Either way, pay attention to how the media tells his story.
Because Bragg is one of the few people calling a spade a spade…
Challenging vested interests
I know, I know. It’s been a rough three days.
Since Monday, we’ve been bombarded by the news that a celebrity chef underpaid staff.
Then, he and his famous mates told a network to stick it over money.
It’s really not that interesting. And certainly doesn’t deserve three days at the top of the digital headlines.
The worst part is that it masked a much more important story.
You see, a recently elected politician strolled into parliament and dared to call out an industry for what it is.
Recently elected Liberal senator Adam Bragg used his first speech to call out Australia’s superannuation industry:
‘Superannuation is a classic case of vested interests triumphing over the national interest. Super has made the unions, banks and insurers richer than ever.
‘The fees are too high, there is not enough competition. There is insufficient transparency.’
‘I do not believe the system is working for Australians. Certainly the case has not been made for ever bigger super.
‘The last Intergenerational Report showed around 80 per cent of people will still be reliant on a public pension by 2055.This is not good enough after 70 years of compulsory super.’1
Then he cited research from the Grattan Institute, saying that Aussie households spend $30 billion on super fees and $23 billion a year on energy costs.
That’s right. It costs more to have a super account than it does to run your home.
Bragg’s speech is timely. The compulsory super guarantee is due to begin slowly increasing from next year. However, Bragg is one of only a handful of politicians questioning if this is the best thing for Aussies.
What makes Bragg’s stance more interesting is that he knows exactly what he is talking about.
You see, prior to winning his seat in May, Bragg worked for the Financial Services Council.
A board that represents Australian financial institutions and — you guessed it — has long lobbied for higher compulsory super contributions.
By sharing his opinion so publicly, and saying that compulsory superannuation only benefits vested interests, Bragg is attacking his old industry, as well as his own political party.
It’s not often you see a politician go far out on a limb.
No one dares to take on a sector that sees $100 billion flow its way each year…2
Is Bragg’s speech merely a case of a pollie wanting to make a name for himself? Maybe.
But in all honesty, if he wanted other pollies to like him, he’d win more friends by towing the party line.
Plus, you don’t really win over the Australian public by attacking what’s meant to be our ‘safety net’.
Take this statement from Shadow Treasurer Jim Chalmers:
‘The Liberals are clearly gearing up for another attack on the retirement incomes of Australian workers. At a time when workers’ wages are stagnant, the Liberals also want less money going into their retirement balances as well.’3
Chalmers also pointed out that Scott Morrison has ‘failed dismally…to stand up to the extremists on his backbench and rule out thieving workers’ super.’
I’ve heard that ‘What about Aussie workers?’ plea before.
Aussies are meant to feel grateful for having superannuation. I’ve heard many pro-superannuation proponents marvel at the Australian retirement plan.

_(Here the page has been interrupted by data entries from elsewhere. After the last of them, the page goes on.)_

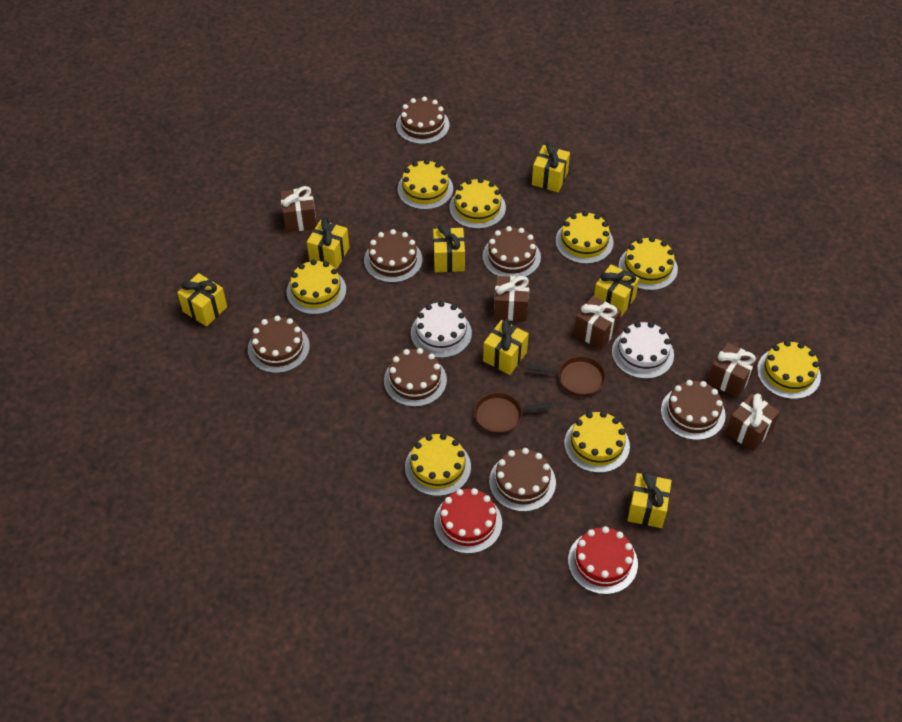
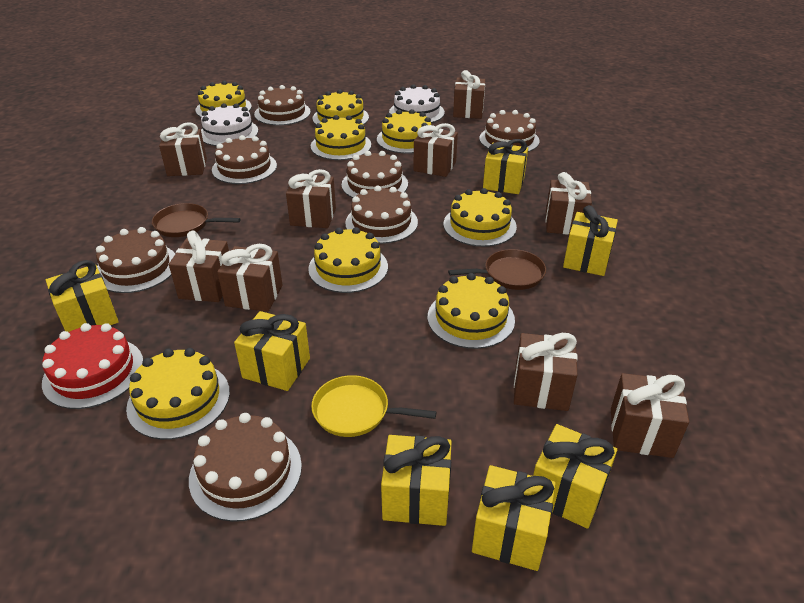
brown gift: [280,186,317,232] [494,276,529,321] [574,296,621,350] [707,342,758,398] [726,393,780,451] = 5 -> [159,122,207,176] [169,231,229,302] [217,244,283,312] [286,169,336,228] [413,123,458,177] [453,70,485,119] [514,333,578,411] [546,172,592,235] [611,373,689,458] = 9
red cake: [434,488,502,554] [568,526,638,595] = 2 -> [42,323,143,409] = 1
yellow pan: none = 0 -> [311,375,437,437] = 1

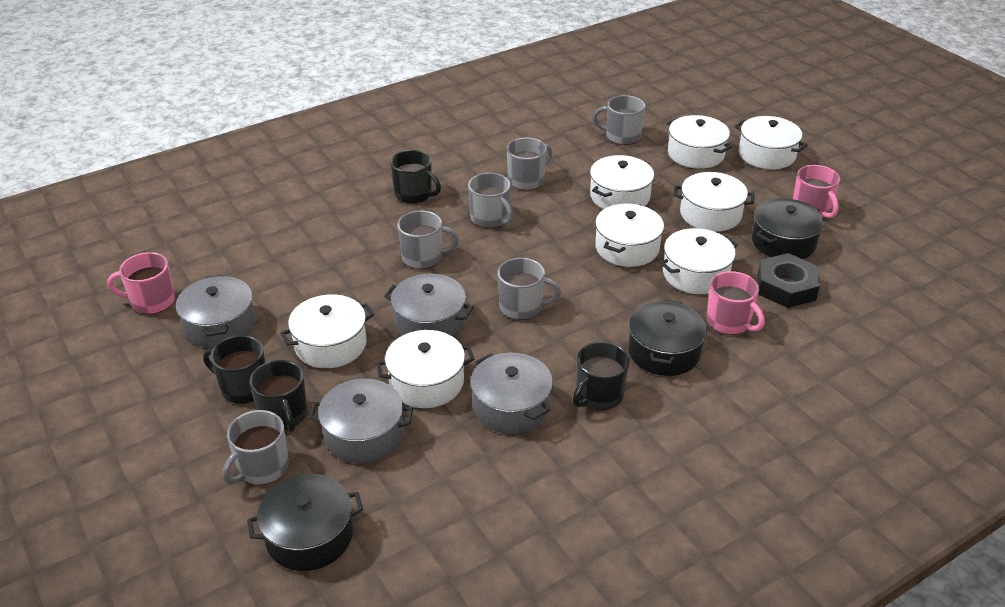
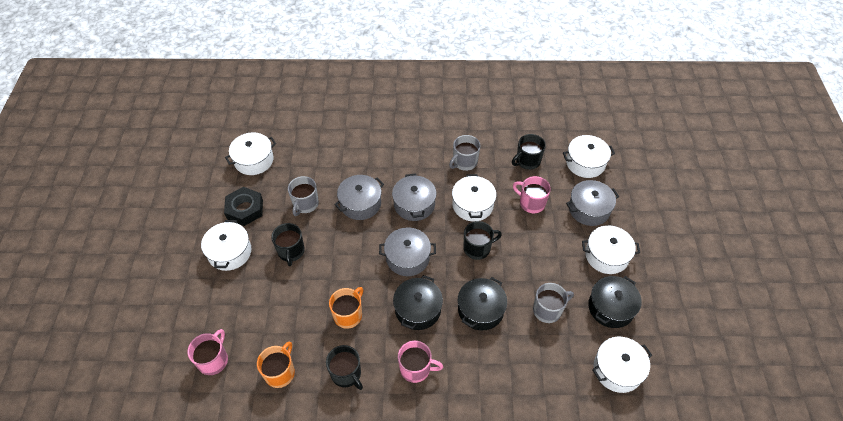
grey mug: [222,410,289,485] [397,210,459,269] [468,173,513,228] [498,258,561,320] [507,137,553,190] [593,95,645,145] = 6 -> [288,176,319,216] [449,135,481,171] [533,283,574,323] = 3
orange mug: none = 0 -> [257,342,295,388] [329,287,363,329] = 2
white pot: [280,294,374,368] [376,330,474,408] [590,155,654,209] [595,204,664,267] [660,228,738,294] [667,115,732,169] [674,172,754,232] [735,116,807,169] = 8 -> [201,220,251,271] [225,132,276,175] [452,174,496,222] [563,135,615,178] [582,225,640,274] [592,337,652,393] = 6

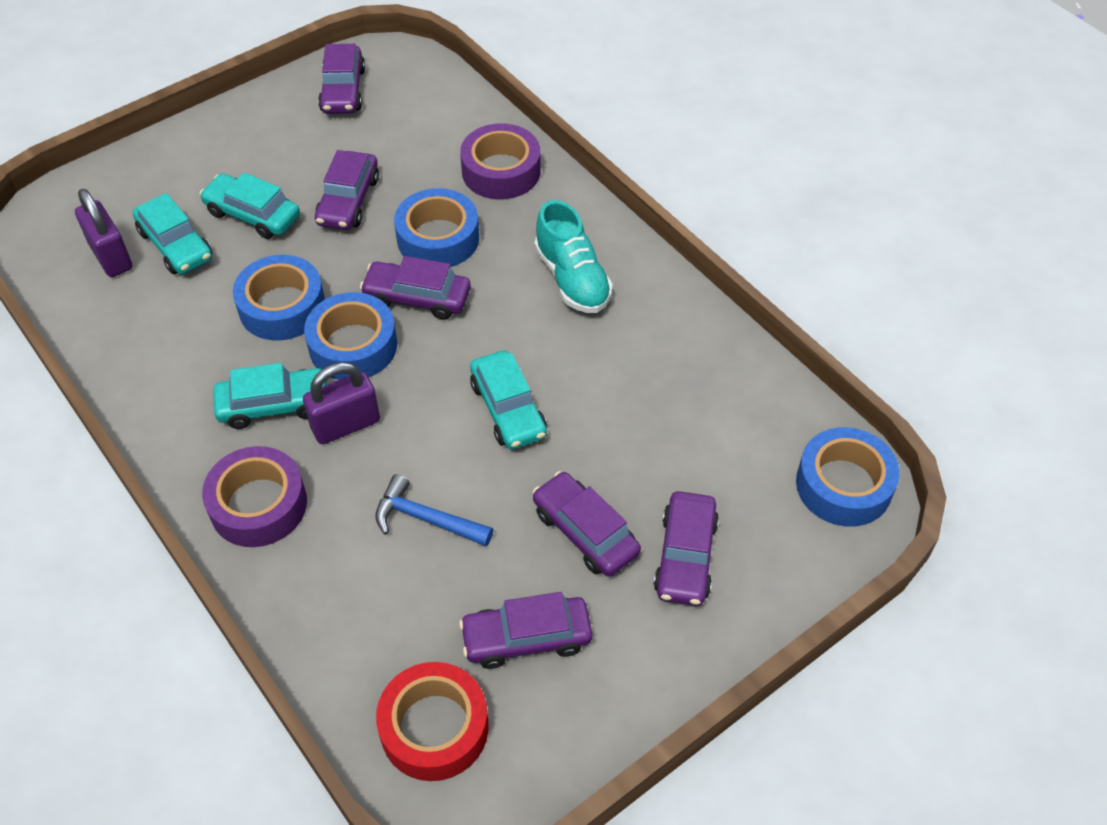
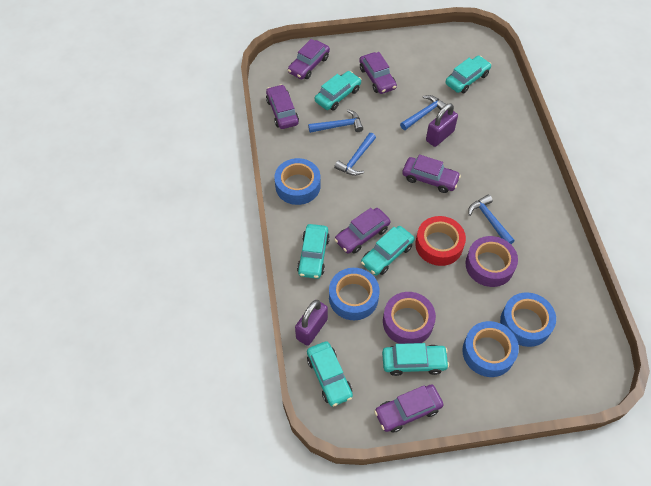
blue hammer: [375,474,493,546] = 1 -> [308,109,363,133] [334,133,376,176] [400,95,446,130] [468,195,515,244] = 4
turquoise car: [133,193,212,275] [200,173,300,239] [213,363,327,429] [470,350,547,449] = 4 -> [297,224,330,279] [307,341,353,407] [315,71,362,110] [361,226,415,275] [382,343,449,376] [446,56,492,93] = 6
turquoise shoe: [534,200,613,313] = 1 -> none = 0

Our near $3 trillion in collective wealth is meant to be the envy of the world.
The thing is, I’m starting to think it’s only other fund managers that envy it.
Not only did the Banking Royal Commission reveal the rot in the banks, it also offered insight into the dodgy behaviour by super companies.

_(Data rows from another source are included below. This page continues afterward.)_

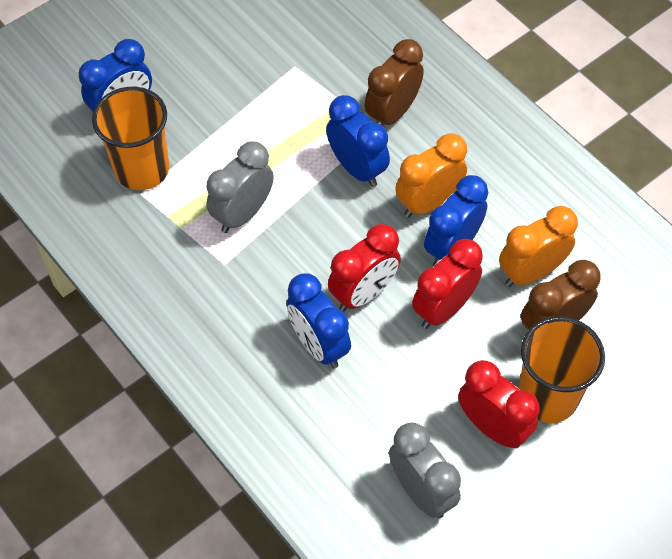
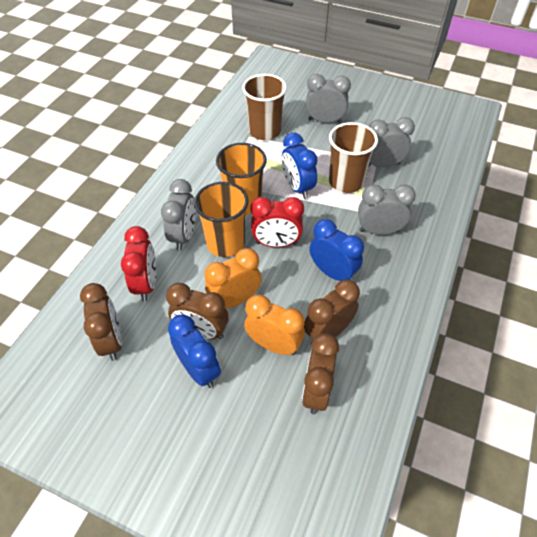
blue clock: [78,39,152,112] [286,273,351,368] [326,95,390,187] [424,175,488,266] = 4 -> [168,315,221,388] [281,133,318,199] [310,219,364,281] = 3
brown clock: [364,39,424,126] [521,260,601,331] = 2 -> [80,283,122,361] [166,283,229,340] [302,333,339,414] [304,279,360,344] = 4
brown cup: none = 0 -> [242,74,287,140] [329,122,378,193] = 2
grey clock: [206,142,274,233] [389,423,461,518] = 2 -> [161,179,196,251] [306,74,351,123] [358,184,416,235] [368,117,415,168] = 4
red clock: [328,224,401,311] [412,239,483,329] [458,360,540,448] = 3 -> [121,226,156,301] [250,197,304,247] = 2

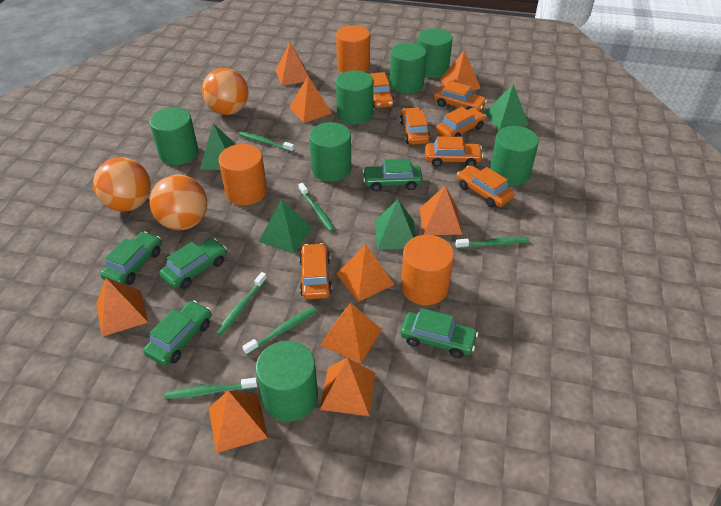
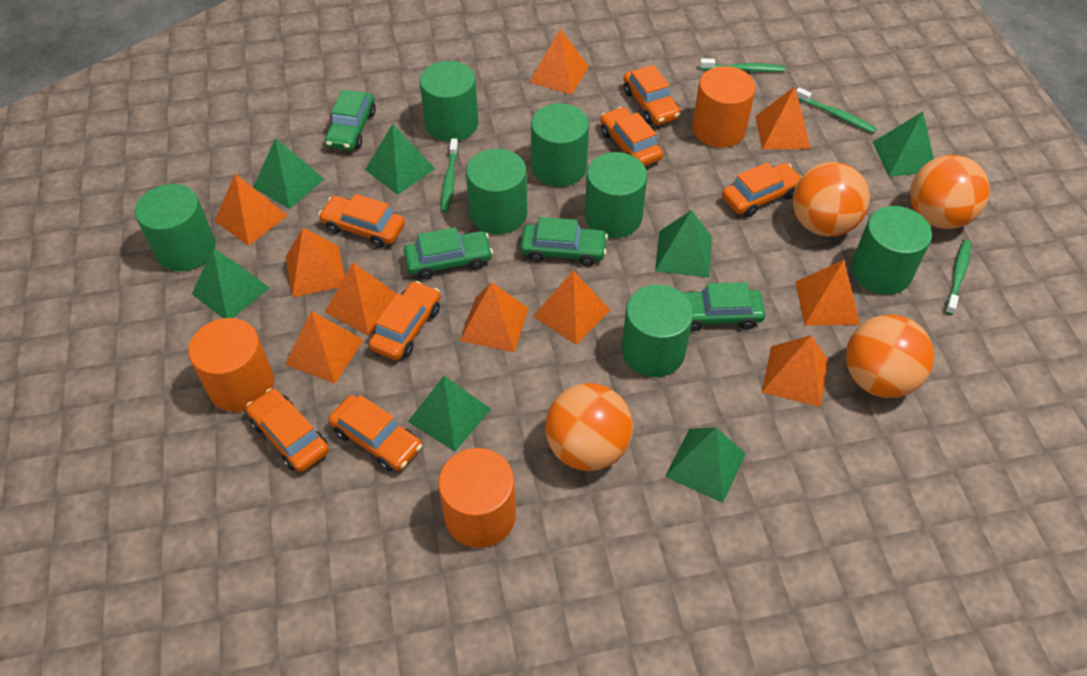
green car: [100,231,161,285] [143,300,211,366] [159,238,227,289] [363,159,423,191] [400,308,478,358] = 5 -> [325,89,376,151] [404,227,493,280] [520,217,608,266] [682,282,765,332] = 4
green pyramid: [200,123,237,170] [259,199,312,254] [375,199,416,250] [485,84,529,131] = 4 -> [192,248,269,318] [253,138,324,209] [365,124,435,195] [408,376,491,452] [655,210,712,278] [665,427,746,503] [873,111,934,177] = 7
green toothbrush: [165,377,258,399] [216,272,267,336] [239,131,295,152] [242,307,317,355] [299,183,335,231] [455,237,529,249] = 6 -> [441,138,458,213] [700,58,785,72] [796,87,877,133] [945,239,971,315] = 4
orange ball: [93,157,151,211] [150,175,207,230] [202,68,248,115] = 3 -> [545,383,633,471] [793,162,870,237] [846,315,934,398] [910,155,990,229] = 4
orange pyramid: [96,278,148,337] [209,390,268,453] [275,43,310,86] [289,76,332,123] [320,303,382,363] [320,358,375,416] [337,244,395,302] [420,186,463,235] [440,50,481,91] = 9 -> [214,174,288,246] [285,311,364,384] [286,228,345,297] [325,262,396,336] [460,282,529,352] [529,29,589,95] [533,271,610,345] [755,87,811,150] [762,335,828,407] [795,260,860,325] = 10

And it only scratched the surface in highlighting the extent to which superannuation funds are failing Australians.
A well-intended government policy has created unintended consequences.
A multitrillion-dollar sector (let that sink in) has grown fat on bloated easy money that we are forced to send their way.
We don’t have a say in it. And worse, incremental compulsory superannuation increases via legislation forces more of our money into this parasitic industry.
Compulsory superannuation robs us of the choice of how we spend our money now. Instead, that power is handed over to fund managers, and then it becomes their decision on how your money should be invested.
Our retirement industry may have been set up to benefit us, but in the end only a select few control it.
And our latest bureaucrat has come out and told Australia exactly that.
He isn’t out to attack Aussies workers and rob them of their retirement funds.
Perhaps he came to challenge an entire industry that doesn’t want us to know how rich it’s getting off our salaries.